Fulton crews clean up 25 gallons of gas spilled at Break Time

Christine Finnell uses an oderizer to check for the level of gasoline fumes in the storm water drain near Break Time at Fourth Street and Westminster Avenue. On Tuesday morning, an operator filling the gas tanks removed a hose while fuel was still in it, spilling about 25 gallons into the parking lot, according to the Fulton Fire Department.

Christine Finnell uses an oderizer to check for the level of gasoline fumes in the storm water drain near Break Time at Fourth Street and Westminster Avenue. On Tuesday morning, an operator filling the gas tanks removed a hose while fuel was still in it, spilling about 25 gallons into the parking lot, according to the Fulton Fire Department. Kevin M. Smith

Fulton firefighters and city of Fulton employees cleaned up about 25 gallons of gasoline, flushing 10,000 gallons of water through the storm water drainage system after a spill Tuesday morning at Break Time at Fourth Street and Westminster Avenue.

Fulton Fire Department received a call about the spill at 11:30 a.m. Tuesday, according to Todd Gray, engineer with the fire department.

An operator for Midland Transports of Jefferson City was filling the underground fuel tanks at the gas station and convenience store when a hose that still had fuel in it became unhooked, causing up to 25 gallons to spill onto the parking lot.

“There’s a fitting he hooks to and that fitting came off,” Thomas G. Kolb, president of of Midland Transports, told the Fulton Sun.

Kolb said that either the fitting is bad or was not put on tight enough and when the truck driver apparently tripped, it knocked the fitting off. Kolb said the gasoline flows at about 2.5 gallons per second out of the hose.

“He was right there with it … it didn’t take him 10 seconds to get to the valve,” Kolb said, noting the spill may have been closer to 15 gallons but they estimated on the high end.

Kolb said the procedure is to clear the area and contain the spill.

“The goal is to keep it from getting to a storm drain … from leaving the premises,” Kolb said.

According to Gray, the operator grabbed a garden hose at the gas station and sprayed the gasoline with water.

“That’s where we had the issue,” Gray said.

The water pushed the gasoline into the storm drains, according to Gray.

Gray said procedure should be to use “Oil Dry” — a sand- or cat-litter-like substance that Break Time has on site to absorb fuel spills. Gray said had that been used on the gasoline spill, it could have been just scooped up to dispose of properly and the fumes would quickly evaporate.
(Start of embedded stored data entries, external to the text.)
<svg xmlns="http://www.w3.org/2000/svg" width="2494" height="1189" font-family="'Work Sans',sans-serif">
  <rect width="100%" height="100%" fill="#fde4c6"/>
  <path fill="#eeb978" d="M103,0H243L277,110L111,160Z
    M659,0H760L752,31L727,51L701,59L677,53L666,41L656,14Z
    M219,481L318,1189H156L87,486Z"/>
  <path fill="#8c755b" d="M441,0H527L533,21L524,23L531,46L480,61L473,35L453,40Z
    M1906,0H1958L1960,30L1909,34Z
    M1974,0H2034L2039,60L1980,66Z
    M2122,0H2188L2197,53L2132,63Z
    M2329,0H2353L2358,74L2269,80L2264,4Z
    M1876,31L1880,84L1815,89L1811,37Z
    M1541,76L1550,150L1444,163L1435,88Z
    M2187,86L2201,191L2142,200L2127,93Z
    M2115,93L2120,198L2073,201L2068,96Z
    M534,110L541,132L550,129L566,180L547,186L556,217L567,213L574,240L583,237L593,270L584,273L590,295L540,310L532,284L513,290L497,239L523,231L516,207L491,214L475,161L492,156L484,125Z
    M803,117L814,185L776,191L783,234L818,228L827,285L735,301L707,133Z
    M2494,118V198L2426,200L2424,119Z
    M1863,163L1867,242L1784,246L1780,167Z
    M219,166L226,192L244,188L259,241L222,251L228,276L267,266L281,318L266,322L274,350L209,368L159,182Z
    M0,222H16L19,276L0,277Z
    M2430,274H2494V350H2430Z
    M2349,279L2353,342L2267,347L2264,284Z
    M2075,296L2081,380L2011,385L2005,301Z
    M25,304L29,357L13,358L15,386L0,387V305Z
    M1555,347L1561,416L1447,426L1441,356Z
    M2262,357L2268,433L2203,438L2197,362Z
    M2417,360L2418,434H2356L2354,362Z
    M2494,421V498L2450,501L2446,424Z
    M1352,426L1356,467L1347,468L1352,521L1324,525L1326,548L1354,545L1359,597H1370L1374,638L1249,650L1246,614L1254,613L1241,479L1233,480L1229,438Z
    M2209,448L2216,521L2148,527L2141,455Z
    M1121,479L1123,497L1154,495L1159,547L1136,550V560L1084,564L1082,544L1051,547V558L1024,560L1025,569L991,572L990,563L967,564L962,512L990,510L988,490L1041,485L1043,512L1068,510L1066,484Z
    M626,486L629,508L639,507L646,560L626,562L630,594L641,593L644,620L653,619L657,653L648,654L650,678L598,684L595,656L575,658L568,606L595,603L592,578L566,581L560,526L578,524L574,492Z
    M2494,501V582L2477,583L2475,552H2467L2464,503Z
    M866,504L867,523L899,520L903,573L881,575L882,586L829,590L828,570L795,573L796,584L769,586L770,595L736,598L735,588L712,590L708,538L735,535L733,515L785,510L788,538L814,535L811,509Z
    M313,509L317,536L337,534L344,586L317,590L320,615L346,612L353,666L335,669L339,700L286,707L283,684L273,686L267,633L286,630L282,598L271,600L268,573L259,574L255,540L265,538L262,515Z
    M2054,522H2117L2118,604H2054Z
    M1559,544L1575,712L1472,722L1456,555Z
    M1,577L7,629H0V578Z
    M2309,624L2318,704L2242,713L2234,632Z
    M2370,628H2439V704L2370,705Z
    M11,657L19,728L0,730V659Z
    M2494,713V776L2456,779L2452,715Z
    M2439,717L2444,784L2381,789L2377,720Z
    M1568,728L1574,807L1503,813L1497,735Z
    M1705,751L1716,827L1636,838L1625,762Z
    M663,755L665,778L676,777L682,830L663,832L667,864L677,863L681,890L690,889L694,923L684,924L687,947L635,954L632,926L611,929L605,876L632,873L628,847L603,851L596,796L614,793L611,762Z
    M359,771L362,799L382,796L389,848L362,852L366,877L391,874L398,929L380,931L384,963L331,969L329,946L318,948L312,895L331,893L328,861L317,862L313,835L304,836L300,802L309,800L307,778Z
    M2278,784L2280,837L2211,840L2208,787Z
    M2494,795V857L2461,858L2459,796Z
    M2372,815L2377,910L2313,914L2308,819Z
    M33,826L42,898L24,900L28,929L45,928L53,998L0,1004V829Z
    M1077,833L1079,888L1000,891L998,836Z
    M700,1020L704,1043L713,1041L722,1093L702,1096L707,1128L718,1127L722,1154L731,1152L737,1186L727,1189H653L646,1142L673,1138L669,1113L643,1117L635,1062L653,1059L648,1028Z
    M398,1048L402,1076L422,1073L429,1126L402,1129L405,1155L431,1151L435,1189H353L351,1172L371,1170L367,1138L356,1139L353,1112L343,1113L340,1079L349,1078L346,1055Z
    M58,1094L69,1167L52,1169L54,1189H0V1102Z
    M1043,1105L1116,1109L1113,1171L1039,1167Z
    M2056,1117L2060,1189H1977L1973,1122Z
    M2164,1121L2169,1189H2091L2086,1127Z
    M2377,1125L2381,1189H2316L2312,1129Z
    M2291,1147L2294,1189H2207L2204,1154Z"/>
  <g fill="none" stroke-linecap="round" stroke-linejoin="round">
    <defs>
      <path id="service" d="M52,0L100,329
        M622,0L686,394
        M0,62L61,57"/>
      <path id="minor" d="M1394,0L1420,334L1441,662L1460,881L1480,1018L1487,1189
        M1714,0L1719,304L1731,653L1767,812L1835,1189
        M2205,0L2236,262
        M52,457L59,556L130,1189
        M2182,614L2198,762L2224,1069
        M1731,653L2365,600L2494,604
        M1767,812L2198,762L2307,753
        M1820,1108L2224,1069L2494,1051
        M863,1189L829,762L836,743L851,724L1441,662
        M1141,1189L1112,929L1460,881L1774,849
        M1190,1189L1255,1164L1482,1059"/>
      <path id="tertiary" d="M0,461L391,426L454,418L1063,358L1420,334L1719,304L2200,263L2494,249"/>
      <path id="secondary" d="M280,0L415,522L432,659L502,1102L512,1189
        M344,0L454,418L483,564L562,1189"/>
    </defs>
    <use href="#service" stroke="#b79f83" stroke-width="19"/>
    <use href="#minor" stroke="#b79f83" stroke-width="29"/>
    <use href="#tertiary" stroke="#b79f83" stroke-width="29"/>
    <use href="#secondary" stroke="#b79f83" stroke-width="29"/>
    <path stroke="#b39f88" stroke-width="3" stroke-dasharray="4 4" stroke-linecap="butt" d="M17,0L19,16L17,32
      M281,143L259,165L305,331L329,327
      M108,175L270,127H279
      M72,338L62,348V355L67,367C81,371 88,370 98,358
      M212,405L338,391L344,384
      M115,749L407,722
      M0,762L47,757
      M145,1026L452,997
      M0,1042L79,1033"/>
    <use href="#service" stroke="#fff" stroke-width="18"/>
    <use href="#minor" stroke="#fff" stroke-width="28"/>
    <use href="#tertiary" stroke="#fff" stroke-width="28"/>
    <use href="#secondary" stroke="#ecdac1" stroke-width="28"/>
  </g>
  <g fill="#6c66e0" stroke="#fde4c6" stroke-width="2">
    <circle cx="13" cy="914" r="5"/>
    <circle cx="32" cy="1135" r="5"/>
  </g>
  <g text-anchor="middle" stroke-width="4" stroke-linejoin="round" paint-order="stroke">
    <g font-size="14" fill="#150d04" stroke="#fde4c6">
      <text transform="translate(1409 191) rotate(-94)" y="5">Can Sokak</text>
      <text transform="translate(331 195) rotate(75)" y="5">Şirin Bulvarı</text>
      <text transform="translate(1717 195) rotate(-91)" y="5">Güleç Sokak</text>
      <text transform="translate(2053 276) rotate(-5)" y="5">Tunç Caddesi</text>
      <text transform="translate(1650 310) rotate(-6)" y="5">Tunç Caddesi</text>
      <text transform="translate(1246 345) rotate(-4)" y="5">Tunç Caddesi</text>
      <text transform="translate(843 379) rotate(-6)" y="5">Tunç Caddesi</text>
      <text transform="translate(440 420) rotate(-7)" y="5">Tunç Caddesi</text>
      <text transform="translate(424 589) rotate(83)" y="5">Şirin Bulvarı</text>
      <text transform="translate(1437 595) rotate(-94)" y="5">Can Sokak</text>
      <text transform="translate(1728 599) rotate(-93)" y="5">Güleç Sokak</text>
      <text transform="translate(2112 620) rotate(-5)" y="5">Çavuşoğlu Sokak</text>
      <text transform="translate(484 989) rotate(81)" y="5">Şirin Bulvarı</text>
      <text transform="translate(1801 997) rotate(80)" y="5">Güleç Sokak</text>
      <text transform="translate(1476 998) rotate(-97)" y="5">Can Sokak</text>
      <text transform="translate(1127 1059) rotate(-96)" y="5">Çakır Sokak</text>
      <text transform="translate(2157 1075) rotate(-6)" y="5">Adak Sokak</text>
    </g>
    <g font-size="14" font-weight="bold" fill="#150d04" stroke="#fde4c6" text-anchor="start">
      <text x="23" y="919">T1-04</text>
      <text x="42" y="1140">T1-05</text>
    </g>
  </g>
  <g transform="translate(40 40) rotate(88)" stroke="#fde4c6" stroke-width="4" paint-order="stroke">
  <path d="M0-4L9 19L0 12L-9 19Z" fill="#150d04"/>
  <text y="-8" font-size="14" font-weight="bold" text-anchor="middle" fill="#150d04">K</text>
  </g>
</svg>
Instead, the city flushed 10,000 gallons of water through the storm drains and the fire department used an additional 1,000 gallons to clean the parking lot and flush the drains.

Kolb said every truck is equipped with a spill clean-up kit that includes absorbent pads and the Oil Dry product. Kolb said the pads are for small spill — not up to 25 gallons — and the absorbant grain works better for oil. Kolb said he was not aware that the driver had used the garden hose.

Crews were wrapping up this process about 1:15 p.m. At that point, an odorizer detected 20 parts per million, according to Gray. He said that’s on the low end and probably not ignitable. At 50 parts per million, a passerby with a lit cigarette could spark a fire, Gray said. The odorizer “sniffs for gas,” according to city of Fulton employee Christine Finnell, who was using it by poking it down the storm drains east of Break Time.

“The fumes with gasoline is what you’ve got to be worried about,” Gray said.

Kolb said his company is required to notify the Missouri Department of Natural Resources if 45 gallons or more are spilled, but not for the amount spilled today.

The Break Time manager on duty at the time of the incident said she was not allowed to talk to news media. The Fulton Sun left contact information for that manager’s supervisor, who did not contact the Sun.

Gray said it wasn’t the only spill Tuesday. He said the city of Fulton accidentally spilled several gallons of paint as crews were re-striping crosswalk lines.